Sur cette place on peut admirer le Pavillon du roi, le Pavillon de la reine, ses arcades et galeries d’art, la statue de Louis XIII mais mon coup de cœur se porte sur l’Hôtel de Rohan-Guéménée à l’angle de la place. Il abrite la maison qu’a occupée Victor Hugo de 1832 à 1848, avec sa femme Adèle Foucher, et leurs enfants.

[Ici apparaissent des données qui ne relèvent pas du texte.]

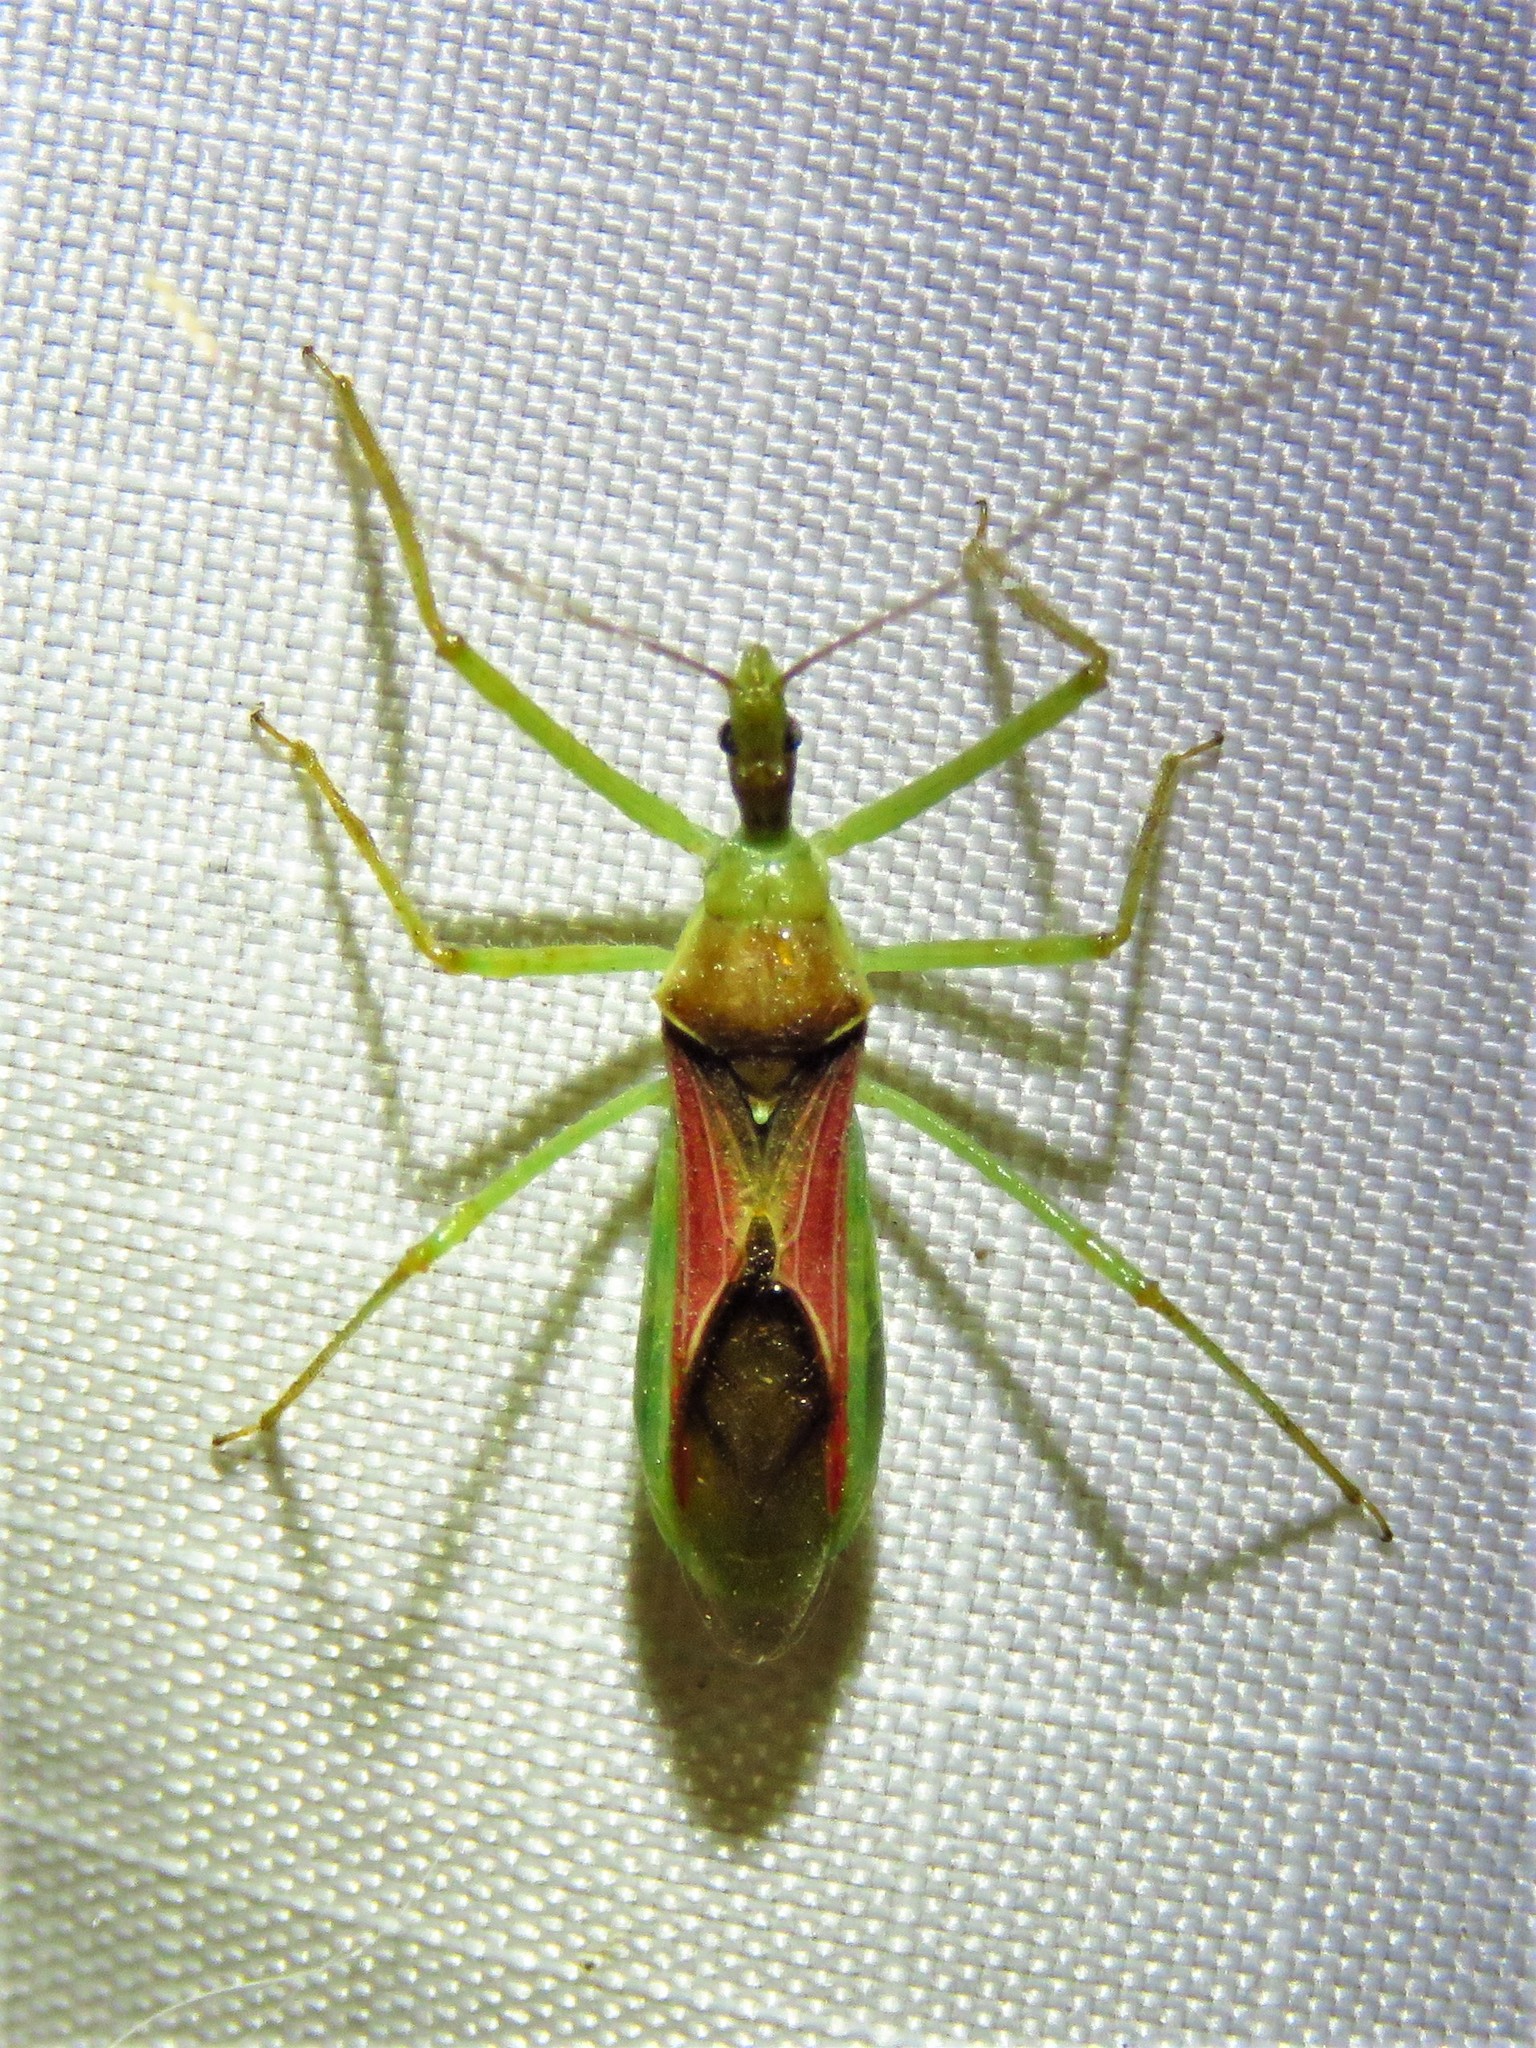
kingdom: Animalia
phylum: Arthropoda
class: Insecta
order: Hemiptera
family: Reduviidae
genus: Zelus
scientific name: Zelus renardii
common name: Assassin bug
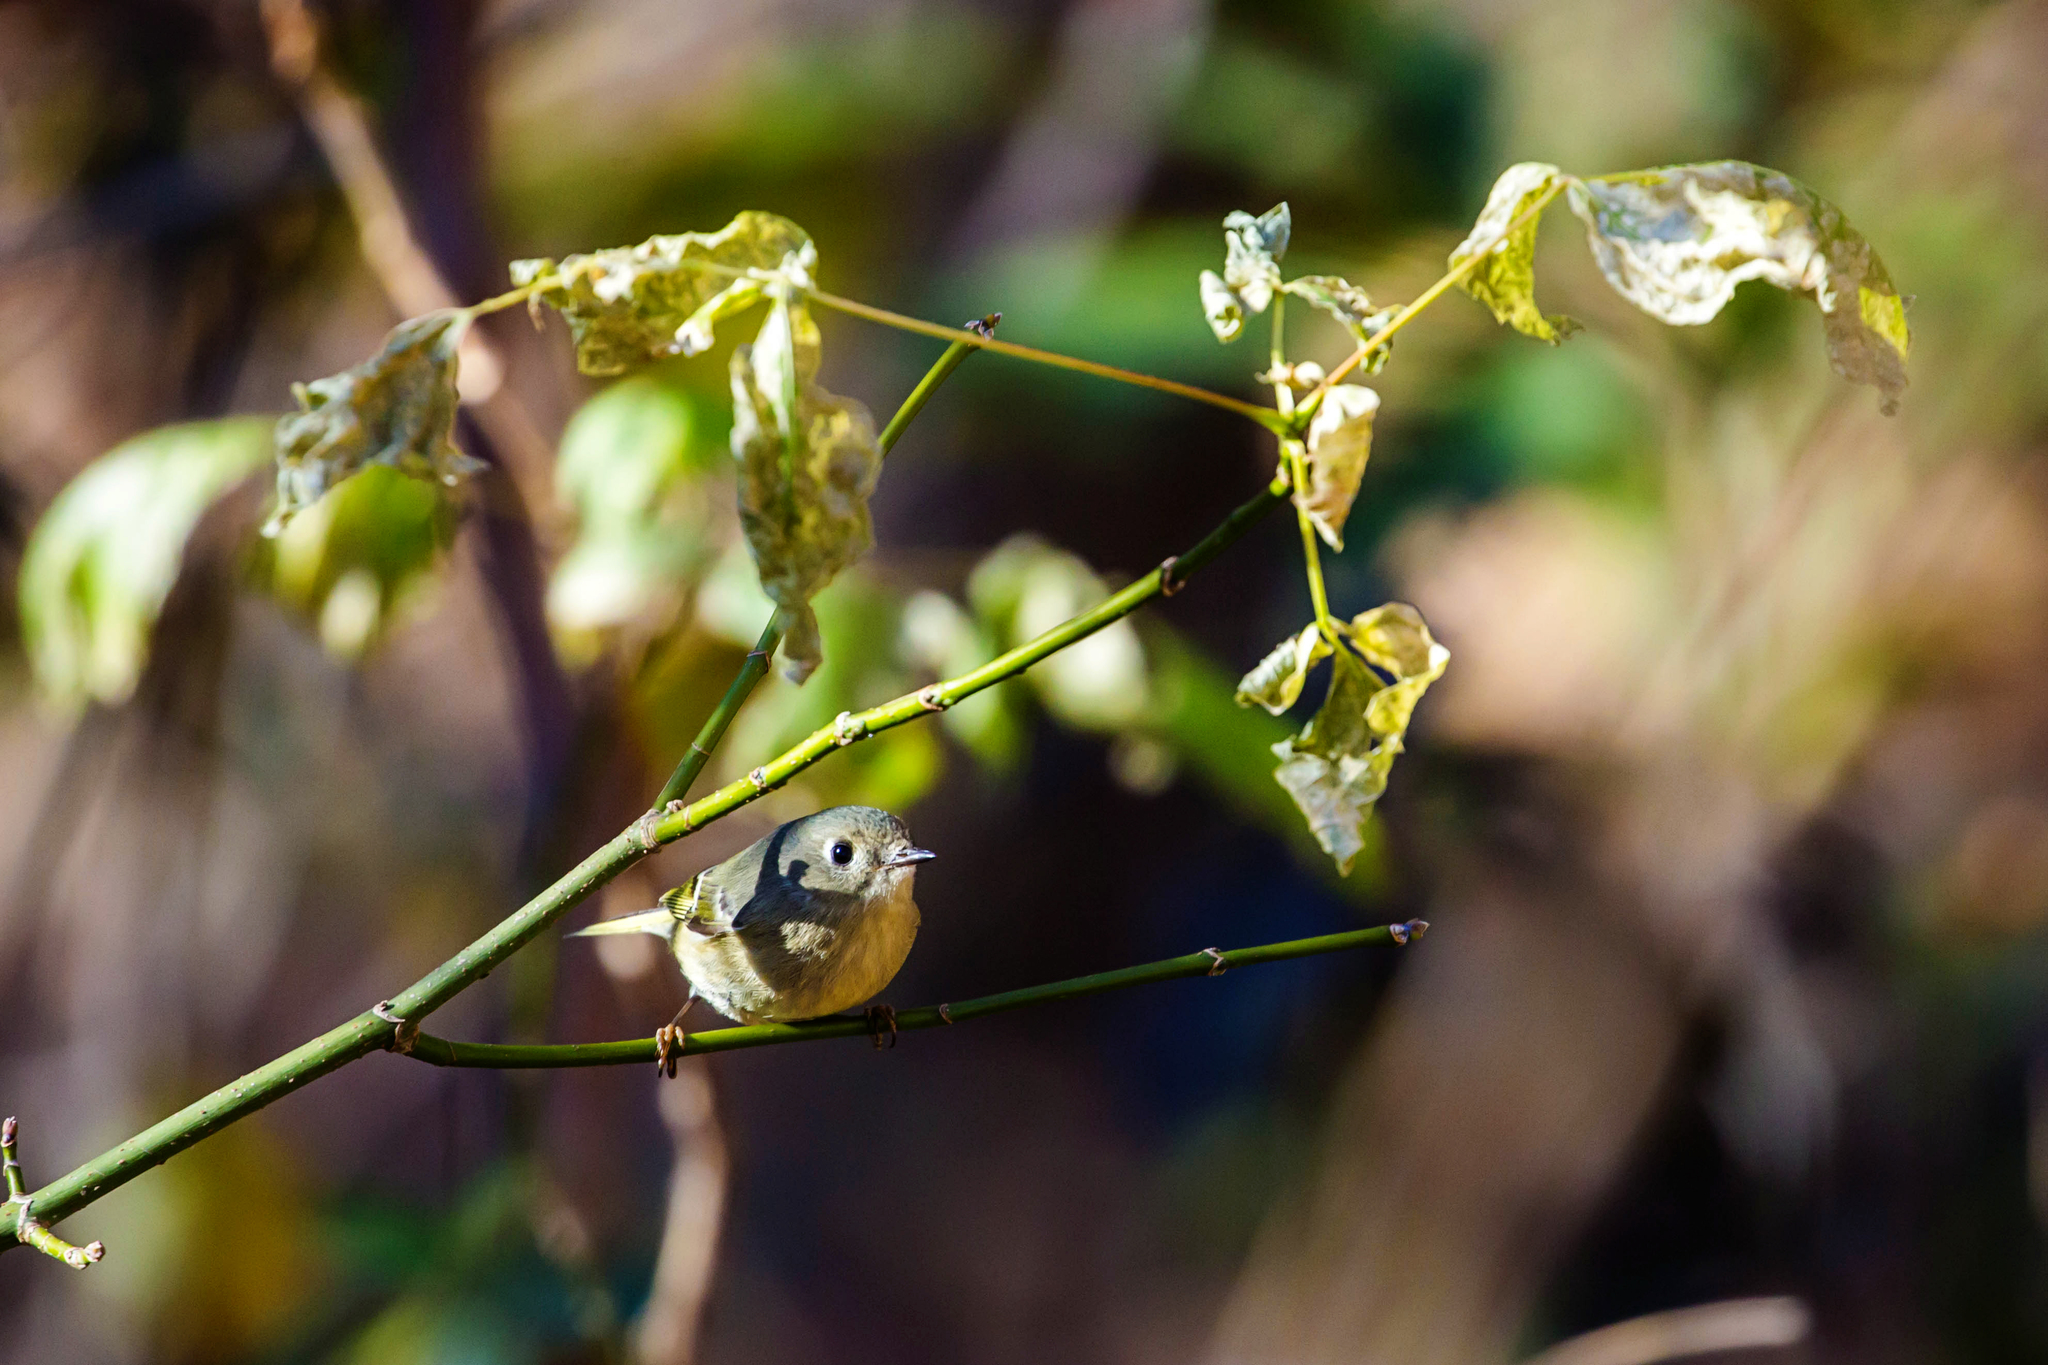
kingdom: Animalia
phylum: Chordata
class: Aves
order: Passeriformes
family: Regulidae
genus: Regulus
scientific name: Regulus calendula
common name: Ruby-crowned kinglet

Maison de Victor Hugo. Salon Chinois

En reprenant la rue des Francs-Bourgeois nous arrivons vers les rues Vielle du Temple, des Blancs Manteaux, mais aussi rue des Rosiers célèbre avec sa communauté juive, ses épiceries et spécialités culinaires. Là où le falafel est roi, je préfère me régaler d’une boule au miel ou d’un roulé au pavot que je trouve chez Murciano. Atmosphère unique aux heures de pointes et ambiance assurée. 
Le Marais c’est bien-sur mes chouchous de la communauté Gay avec des commerces, bars, clubs qui apportent une réelle dynamique au quartier. Quand Histoire et vie parisienne branchée cohabitent ça donne le plus beau quartier de Paris.

Maison Hérouet angle de la rue des Francs-Bourgeois et rue Vieille du Temple qui a résisté tant bien que mal aux bombardements de la seconde guerre mondiale.

 

L’espace des Blancs Manteaux où s’élevait la porte Barbette auprès de laquelle le duc d’Orléans frère de Charles VI fut assassiné en 1407. Son cousin Jean sans Peur était dans le coup.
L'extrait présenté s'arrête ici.